Several songs later, having played a Mardi Gras revue — capped by “When the Saints Go Marching In“ — that had the revelers shouting for more, Dr. John turned away from the keyboard again and said his piece.

Tricked out in a crimson, pin-striped suit, black fedora with matching shirt and hatband, argyle socks and his famed tooth-filled necklace, the former Malcolm John “Mac” Rebennack spoke with such fire that the buzz in the crowd stilled to a whisper.

“The Constitution of the United States starts with three simple words,” he said, in his familiar drawl. “We the people….”

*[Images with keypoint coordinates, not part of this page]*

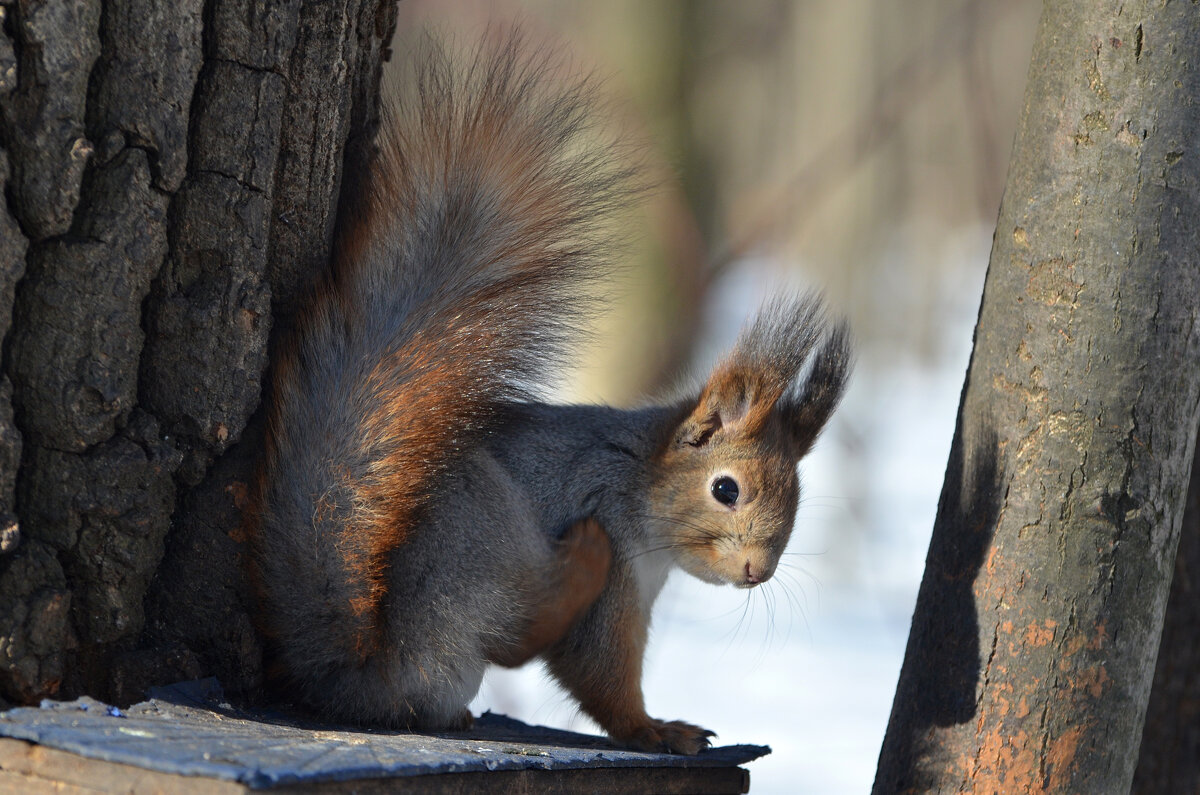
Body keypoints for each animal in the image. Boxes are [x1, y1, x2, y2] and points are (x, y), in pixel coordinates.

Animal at [243, 31, 849, 758]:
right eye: (725, 489)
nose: (758, 570)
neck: (638, 481)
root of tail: (365, 676)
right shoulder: (610, 538)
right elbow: (598, 669)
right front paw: (655, 728)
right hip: (484, 529)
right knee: (515, 633)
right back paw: (573, 567)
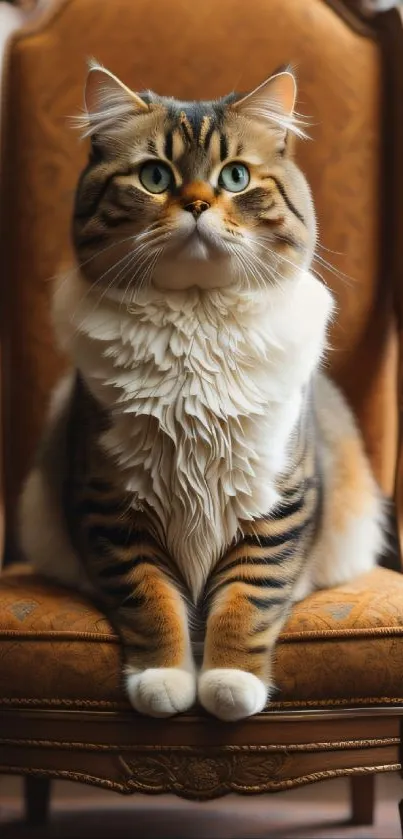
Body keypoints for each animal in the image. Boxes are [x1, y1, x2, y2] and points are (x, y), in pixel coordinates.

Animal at [19, 64, 386, 720]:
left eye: (234, 177)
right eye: (155, 177)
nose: (194, 204)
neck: (196, 323)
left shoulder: (276, 504)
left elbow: (247, 602)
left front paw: (228, 685)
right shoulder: (113, 505)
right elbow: (151, 602)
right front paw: (164, 681)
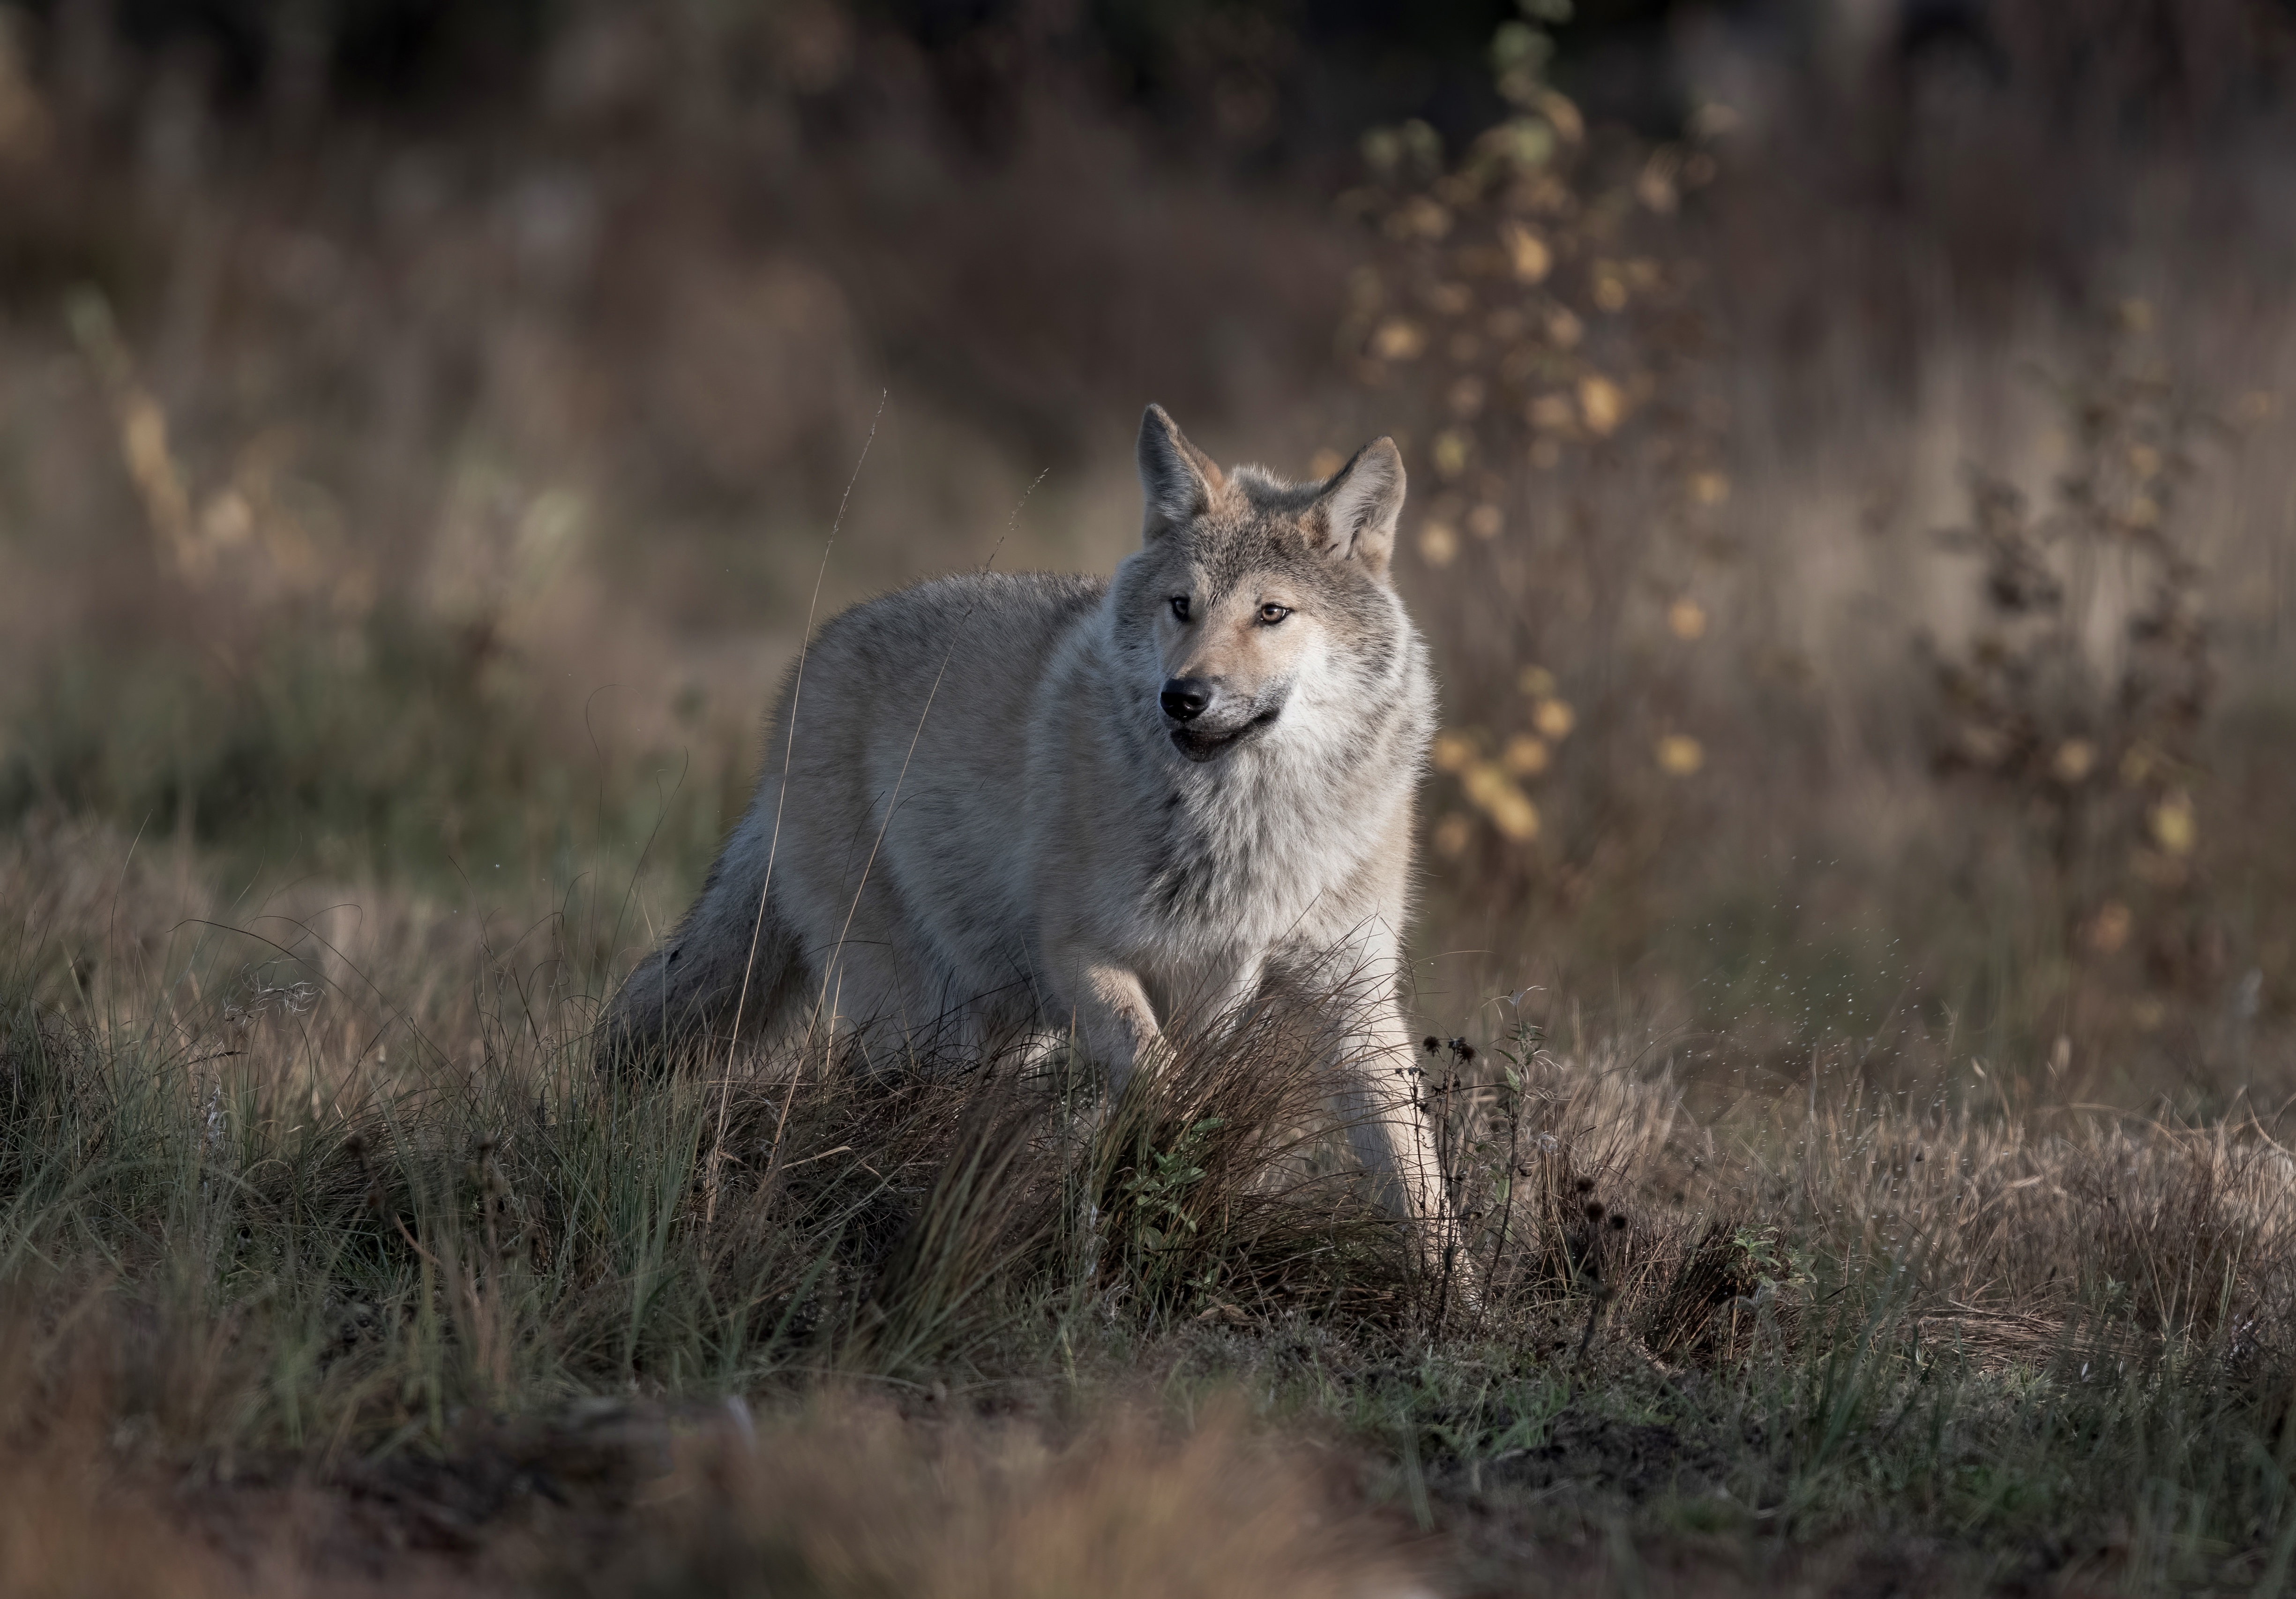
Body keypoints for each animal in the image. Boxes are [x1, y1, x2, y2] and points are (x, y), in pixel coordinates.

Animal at [597, 402, 1451, 1250]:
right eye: (1182, 605)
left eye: (1271, 613)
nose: (1181, 697)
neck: (1248, 824)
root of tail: (807, 666)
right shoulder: (1081, 955)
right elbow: (1162, 1083)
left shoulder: (1356, 999)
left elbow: (1420, 1187)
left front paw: (1452, 1287)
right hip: (928, 1022)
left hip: (1004, 1028)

He blasted the politicians who claimed the BP spill wasn’t that bad a disaster — and said he was disappointed that he’d voted for President Obama, based on the government’s response to an environmental nightmare that not only destroyed countless creatures along the coast but also decimated his favorite fishing hole.

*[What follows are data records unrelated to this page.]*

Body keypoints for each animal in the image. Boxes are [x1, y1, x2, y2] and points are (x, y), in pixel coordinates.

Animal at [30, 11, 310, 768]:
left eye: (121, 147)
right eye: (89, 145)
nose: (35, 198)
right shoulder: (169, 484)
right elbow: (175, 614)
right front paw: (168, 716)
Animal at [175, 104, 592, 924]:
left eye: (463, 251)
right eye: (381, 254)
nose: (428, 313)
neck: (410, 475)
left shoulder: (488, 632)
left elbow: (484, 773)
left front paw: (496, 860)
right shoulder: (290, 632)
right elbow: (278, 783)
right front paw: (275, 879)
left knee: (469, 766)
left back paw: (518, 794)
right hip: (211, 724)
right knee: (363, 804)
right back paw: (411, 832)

There was even more bile for BP and the corporate greed that he said created the entire mess in the first place.

And even though he has a fascinating new record out (“Tribal”), you wouldn’t have known it unless you were paying close attention. Dr. John didn’t hawk it — in fact, he mentioned it in passing early and the subject didn’t come up again until a band member reminded the audience near the end of the set.

Now and again, the pony-tailed Night Tripper reached behind and played an old wooden organ with his right hand while surfing the ivories with his left. Not once did his energy lag — he skipped through improvisational solos that seemed to play themselves — nor did that of his crackerjack band.

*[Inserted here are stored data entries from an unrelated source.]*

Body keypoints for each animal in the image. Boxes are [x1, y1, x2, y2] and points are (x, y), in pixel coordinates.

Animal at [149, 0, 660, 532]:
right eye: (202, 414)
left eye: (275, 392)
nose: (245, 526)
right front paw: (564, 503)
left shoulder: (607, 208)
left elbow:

Dr. John didn’t come in on airs. He earned the right to pound the bloody pulpit by dishing up genuine homemade gumbo. The agenda was clear: If he couldn’t bring people to the real New Orleans, he’d bring the real New Orleans to them.

In a way, he created a sort of Lower 911 funeral march, celebrating a rich, magnificent American musical history while reminding everyone of a human account that, yet again, is pitifully overdrawn.